Dataset entries
=== Begin Enclosure ===

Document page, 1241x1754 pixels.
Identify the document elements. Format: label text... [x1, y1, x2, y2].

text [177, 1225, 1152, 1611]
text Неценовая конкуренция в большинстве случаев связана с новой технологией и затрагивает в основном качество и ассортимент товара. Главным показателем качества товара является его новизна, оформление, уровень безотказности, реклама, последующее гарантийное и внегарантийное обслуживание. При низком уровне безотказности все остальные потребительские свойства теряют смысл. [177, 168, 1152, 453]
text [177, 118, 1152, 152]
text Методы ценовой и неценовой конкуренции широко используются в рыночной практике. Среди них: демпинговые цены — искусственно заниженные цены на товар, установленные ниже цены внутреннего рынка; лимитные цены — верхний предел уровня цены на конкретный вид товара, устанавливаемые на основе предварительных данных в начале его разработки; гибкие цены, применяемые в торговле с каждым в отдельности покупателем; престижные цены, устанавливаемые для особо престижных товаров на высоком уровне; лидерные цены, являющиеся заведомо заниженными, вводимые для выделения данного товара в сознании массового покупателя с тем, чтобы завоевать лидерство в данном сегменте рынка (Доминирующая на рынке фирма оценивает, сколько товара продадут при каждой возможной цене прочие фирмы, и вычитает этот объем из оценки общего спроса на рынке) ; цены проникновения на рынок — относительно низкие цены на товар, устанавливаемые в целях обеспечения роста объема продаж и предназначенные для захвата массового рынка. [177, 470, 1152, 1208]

=== End Enclosure ===
=== Begin Enclosure ===

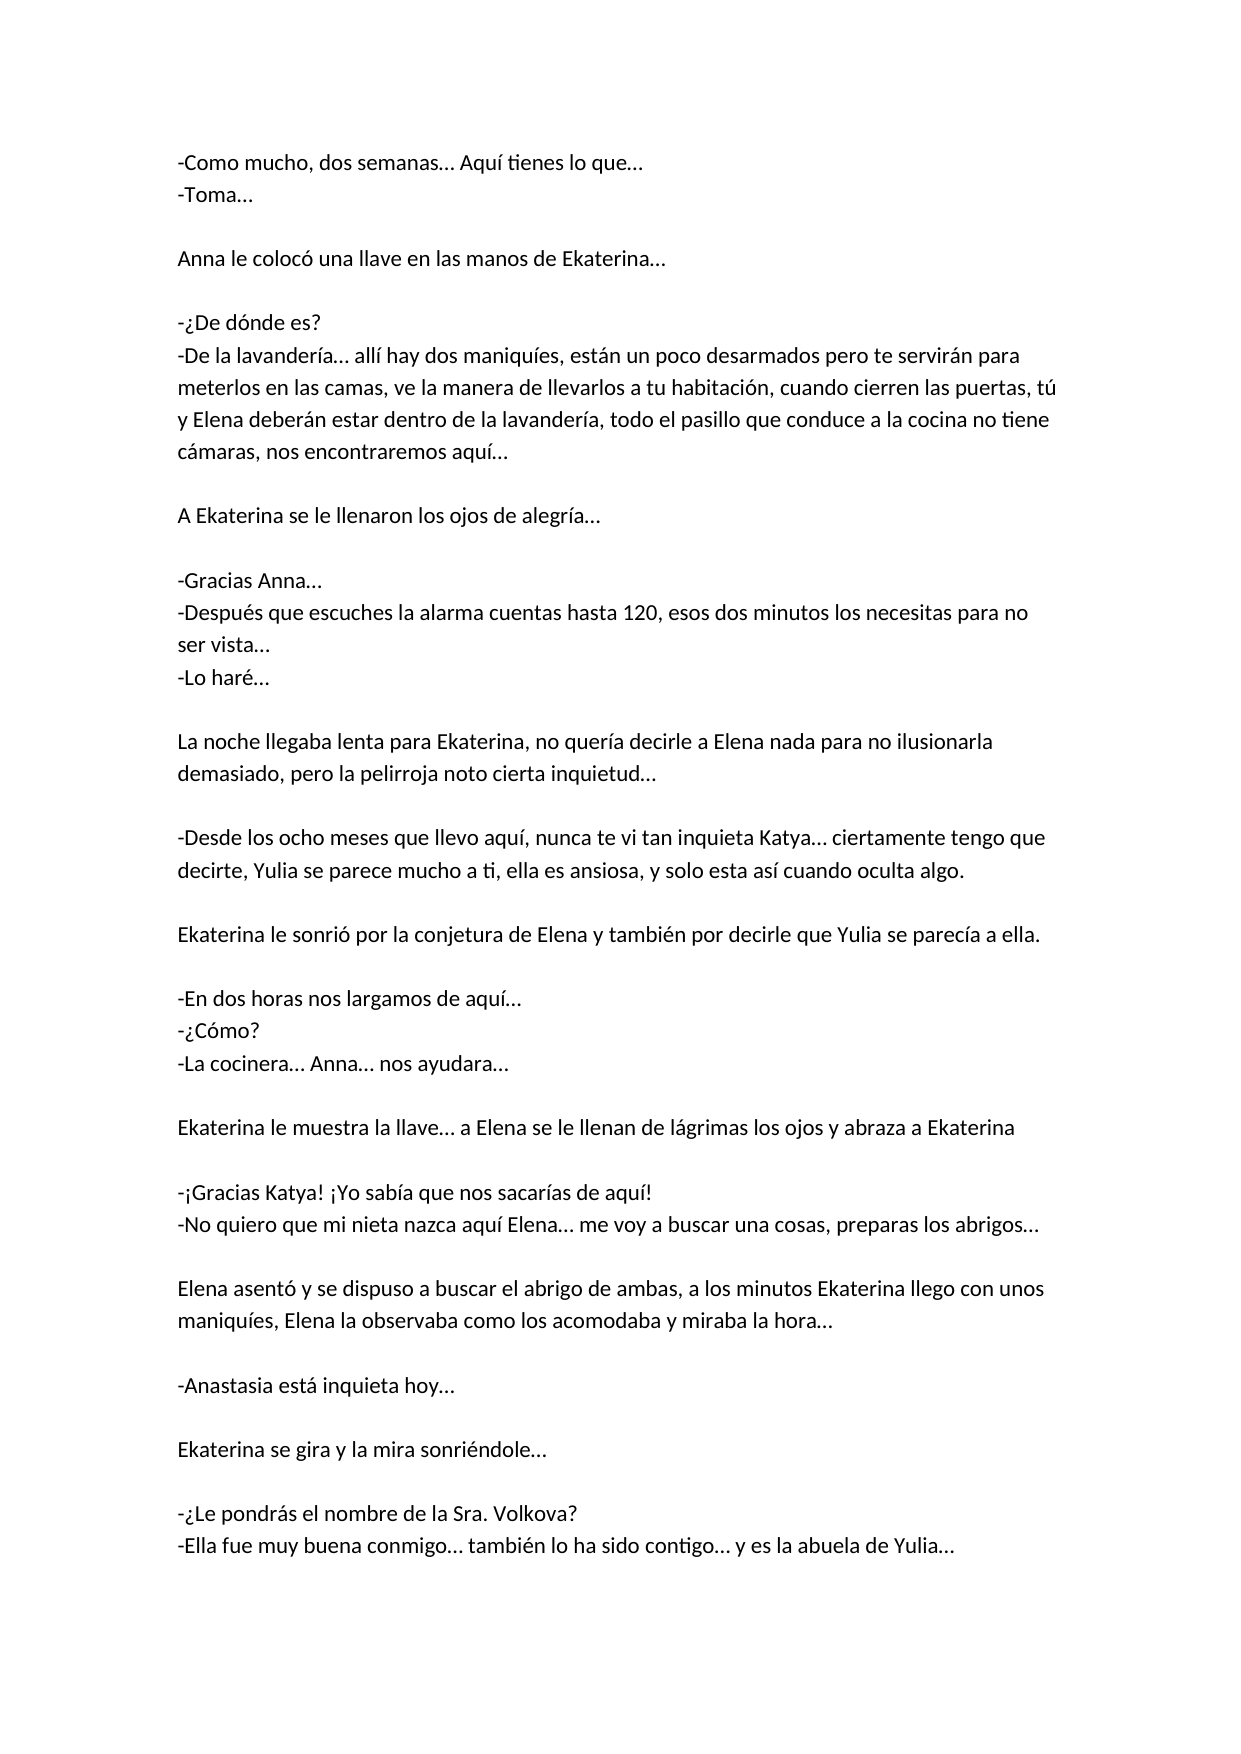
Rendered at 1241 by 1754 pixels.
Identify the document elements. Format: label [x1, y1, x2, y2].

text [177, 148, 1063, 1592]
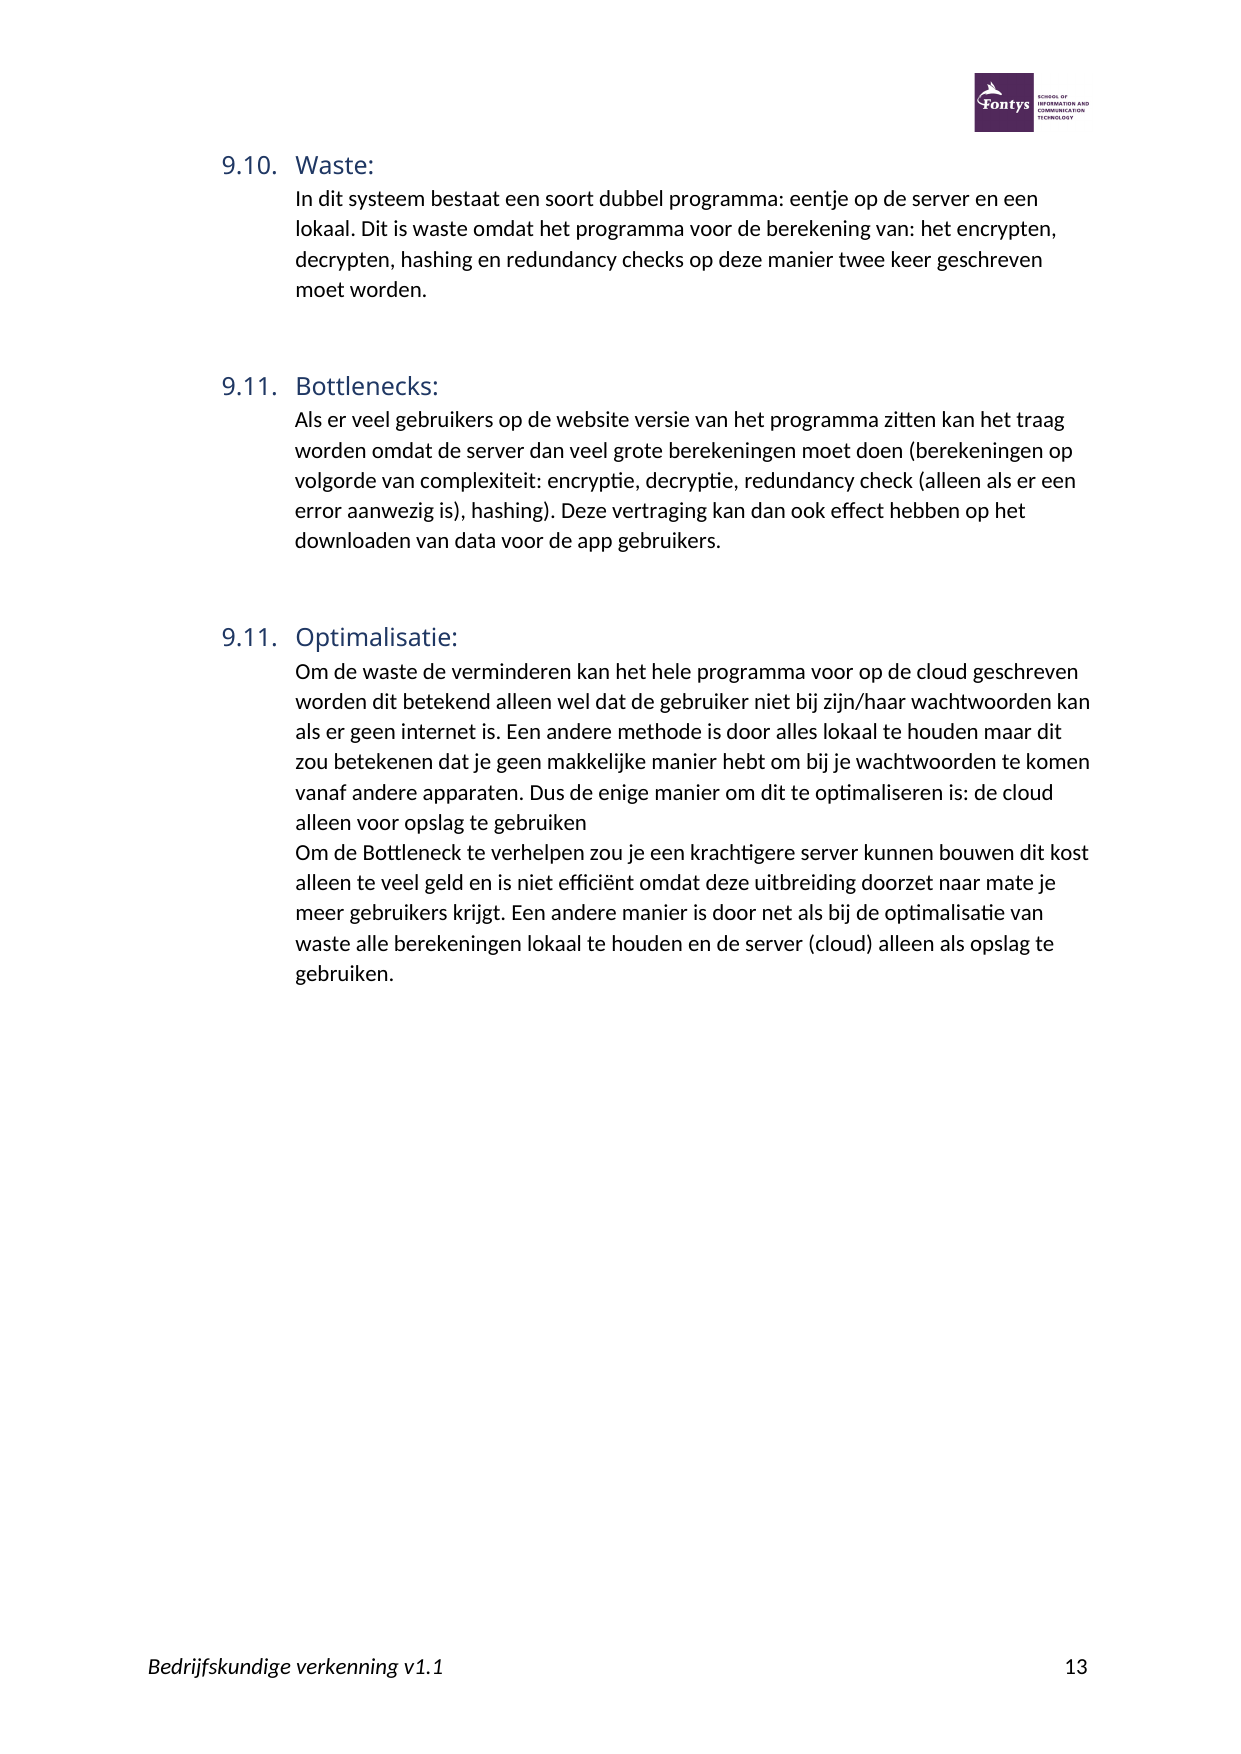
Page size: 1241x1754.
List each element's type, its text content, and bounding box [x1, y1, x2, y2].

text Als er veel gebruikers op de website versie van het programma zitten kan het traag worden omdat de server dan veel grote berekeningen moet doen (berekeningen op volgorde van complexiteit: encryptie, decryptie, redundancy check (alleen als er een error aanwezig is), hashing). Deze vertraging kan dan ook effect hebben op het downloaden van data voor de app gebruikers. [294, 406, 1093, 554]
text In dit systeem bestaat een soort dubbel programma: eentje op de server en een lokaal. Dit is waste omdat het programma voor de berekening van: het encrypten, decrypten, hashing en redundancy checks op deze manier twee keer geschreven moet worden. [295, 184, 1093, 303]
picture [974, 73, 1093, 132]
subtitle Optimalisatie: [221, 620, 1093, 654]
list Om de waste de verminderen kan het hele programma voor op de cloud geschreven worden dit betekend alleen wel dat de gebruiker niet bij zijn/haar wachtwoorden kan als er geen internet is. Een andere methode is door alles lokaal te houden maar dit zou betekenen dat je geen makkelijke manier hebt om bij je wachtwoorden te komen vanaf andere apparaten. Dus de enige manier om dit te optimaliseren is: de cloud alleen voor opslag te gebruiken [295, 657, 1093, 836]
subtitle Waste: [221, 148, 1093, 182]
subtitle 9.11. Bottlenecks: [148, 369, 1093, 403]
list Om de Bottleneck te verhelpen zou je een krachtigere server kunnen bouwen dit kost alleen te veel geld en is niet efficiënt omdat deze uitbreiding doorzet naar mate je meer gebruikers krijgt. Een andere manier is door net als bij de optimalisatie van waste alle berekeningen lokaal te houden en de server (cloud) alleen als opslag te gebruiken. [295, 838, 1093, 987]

=== End Enclosure ===

If a line of the data contains "pixels", copy it out.

Document page, 1241x1754 pixels.
Rendered at 1241 by 1754 pixels.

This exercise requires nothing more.